[Opening Source data section]

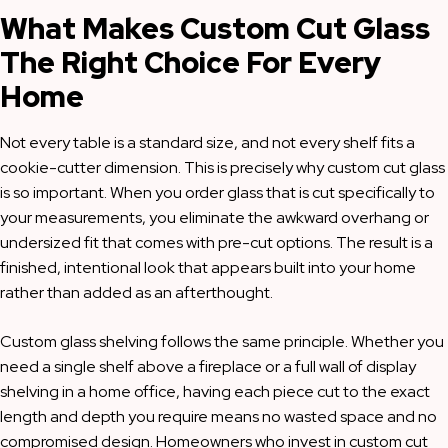
What Makes Custom Cut Glass
The Right Choice For Every
Home
Not every table is a standard size, and not every shelf fits a
cookie-cutter dimension. This is precisely why custom cut glass
is so important. When you order glass that is cut specifically to
your measurements, you eliminate the awkward overhang or
undersized fit that comes with pre-cut options. The result is a
finished, intentional look that appears built into your home
rather than added as an afterthought.
Custom glass shelving follows the same principle. Whether you
need a single shelf above a fireplace or a full wall of display
shelving in a home office, having each piece cut to the exact
length and depth you require means no wasted space and no
compromised design. Homeowners who invest in custom cut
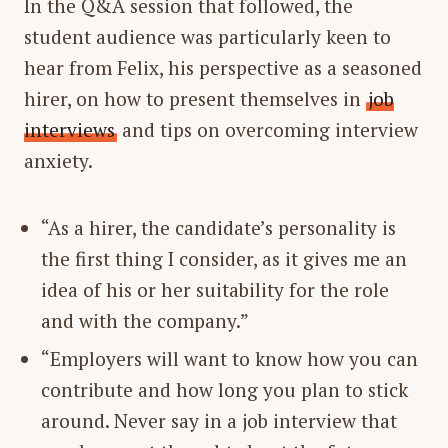
In the Q&A session that followed, the
student audience was particularly keen to
hear from Felix, his perspective as a seasoned
hirer, on how to present themselves in
job
interviews
and tips on overcoming interview
anxiety.
“As a hirer, the candidate’s personality is
the first thing I consider, as it gives me an
idea of his or her suitability for the role
and with the company.”
“Employers will want to know how you can
contribute and how long you plan to stick
around. Never say in a job interview that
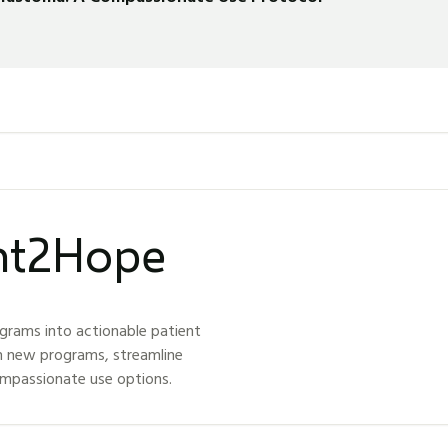
ght2Hope
grams into actionable patient
h new programs, streamline
ompassionate use options.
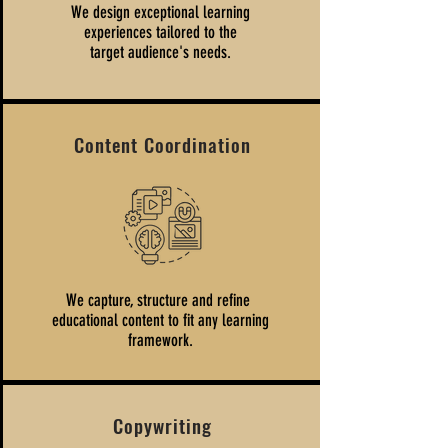
We design exceptional learning
experiences tailored to the
target audience's needs.
Content Coordination
We capture, structure and refine
educational content to fit any learning
framework.
Copywriting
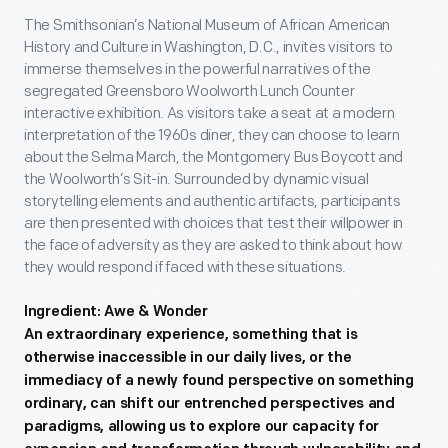
The Smithsonian’s National Museum of African American
History and Culture in Washington, D.C., invites visitors to
immerse themselves in the powerful narratives of the
segregated Greensboro Woolworth Lunch Counter
interactive exhibition. As visitors take a seat at a modern
interpretation of the 1960s diner, they can choose to learn
about the Selma March, the Montgomery Bus Boycott and
the Woolworth’s Sit-in. Surrounded by dynamic visual
storytelling elements and authentic artifacts, participants
are then presented with choices that test their willpower in
the face of adversity as they are asked to think about how
they would respond if faced with these situations.
Ingredient: Awe & Wonder
An extraordinary experience, something that is
otherwise inaccessible in our daily lives, or the
immediacy of a newly found perspective on something
ordinary, can shift our entrenched perspectives and
paradigms, allowing us to explore our capacity for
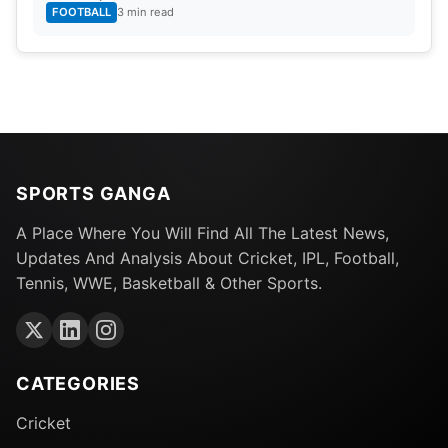
FOOTBALL
3 min read
SPORTS GANGA
A Place Where You Will Find All The Latest News,
Updates And Analysis About Cricket, IPL, Football,
Tennis, WWE, Basketball & Other Sports.
CATEGORIES
Cricket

[Closing Source data section]

▶ **Task statement**
Put the stretch from the start of the material through the line containing "is so important." into a numbered list, one line per item, with blank lines left out. Leave the pictures out of the answer.

▶ **Response for this exercise**
1. What Makes Custom Cut Glass
2. The Right Choice For Every
3. Home
4. Not every table is a standard size, and not every shelf fits a
5. cookie-cutter dimension. This is precisely why custom cut glass
6. is so important. When you order glass that is cut specifically to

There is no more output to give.